1876 Anayasasının 65’inci maddesinde “Heyet-i Mebusan mikdar-ı âzası tebaa-i Osmaniyyeden her elli bir nüfus zükûrda bir nefer olmak itibariyle tertip olunur” demektedir. Buna karşın Talimat’ın sonuna eklenen Cetvel’den anlaşılacağı gibi 80 müslim ve 50’si gayri-müslim olmak üzere mebus sayısı 130 olarak saptanmıştır (Armağan, 1978: 157–158). 130 milletvekilinin âdil bir biçimde dağılımı için 113, 460 erkek nüfusa bir milletvekilinin seçilmesi gerekmekteydi. Bu ise çok az ilde gerçekleşebilmiştir. 113, 460 erkek nüfusa bir milletvekili formülüne göre, ilk oturumda 32 ilden 12'si daha çok, 10 ise daha az temsil edilmiştir. İkinci oturumda ise, 11’i fazla, 9’u ise az temsil edilmiştir (Devereux, 1963: 139). Ondokuzuncu yüzyıl Avrupa'da parlamentolar çağı olmuştur. Avrupa’daki parlamentolar bu dönemde siyasal katılmanın çoğalmasıyla bülikte sınıfsal bir görünüm de kazanmaya başlamıştır. Çok uluslu imparatorluklar da ise durum farklıydı. Bu tür imparatorlukların parlamentolarına etnik gruplar temsilcilerini göndermek için büyük bir uğraş vermekteydiler. Avrupa’da Avusturya-Macaristan monarşisinin durumu 19. yy.’da böyleydi.

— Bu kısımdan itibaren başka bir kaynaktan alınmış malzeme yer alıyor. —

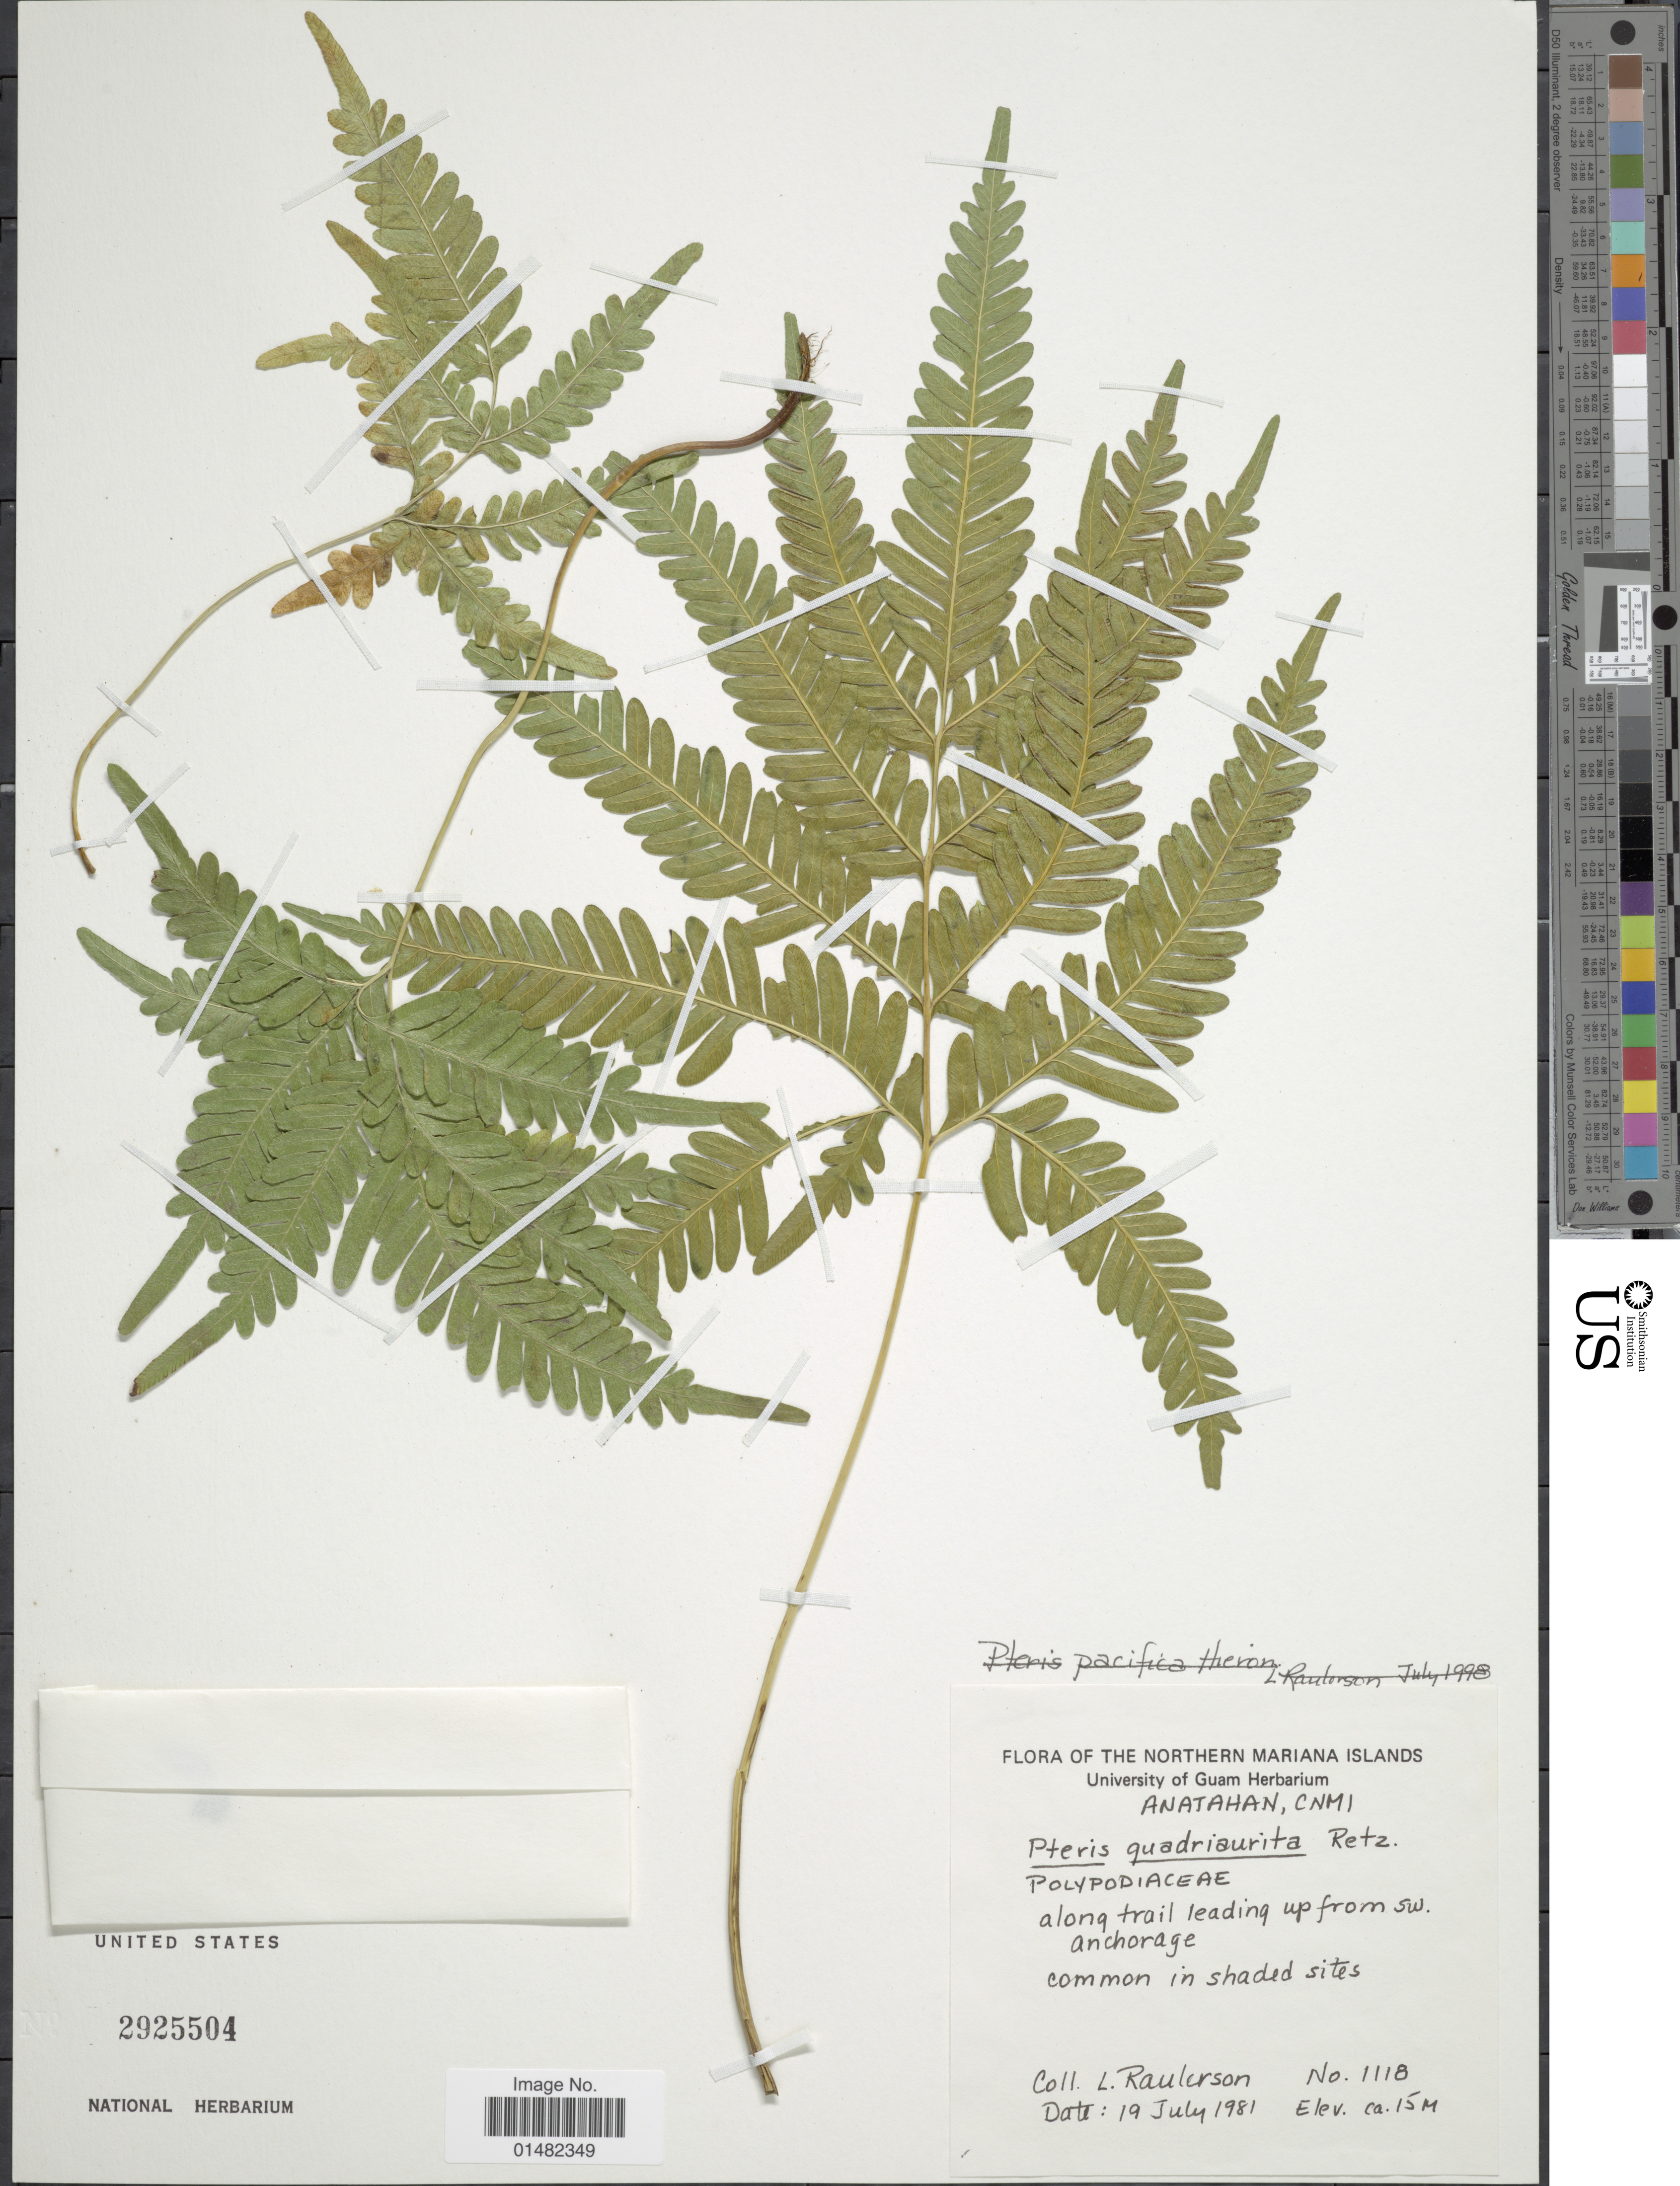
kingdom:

İlk Osmanlı parlamentosuna baktığımızda en ilginç özellik olarak imparatorlukta egemen unsur olan Müslümanların yanında gayri Müslimlerin de hayli yüksek oranda temsil edildiği görülür. Bu durumun ilginç olmasının nedeni Avrupa’da olduğu halde, Avusturya-Macaristan monarşisinde bile Çek, Hırvat, Sloven, Slovak gibi azınlıkların haksızlık derecesinde düşük olmasına karşın tüm yönetsel iktidarın padişahta toplandığı iddalarının aksine Osmanlı İmparatorluğu'nda bunun tersinin olmasıdır (Ortaylı, 1978: 171–172). Osmanlı parlamentosunun sınıfsal bir nitelikten çok etnik bir görünümde olması onu çağdaş parlamentolardan ayıran en önemli yanıdır. Bu durum önemli bir çatışmaya ve ulusal isteklerin ileri sürülmesine neden olmamıştır. Çünkü o dönemde kitle hareketleri yoktu ve ulusçuluk akanları yeni yeni başlamaktaydı. Tartışmalar ve yapılan eleştiriler çoğunlukla yerel sorunlarla ilgiliydi. Ortaylının söylediği gibi “ilk Osmanlı Meclis-i Mebusanı azınlıkların en geniş şekilde temsil edildiği, fakat milliyetçilik sorununun da en az görüşüldüğü bir parlamento idi” (Ortaylı, 1978: 176).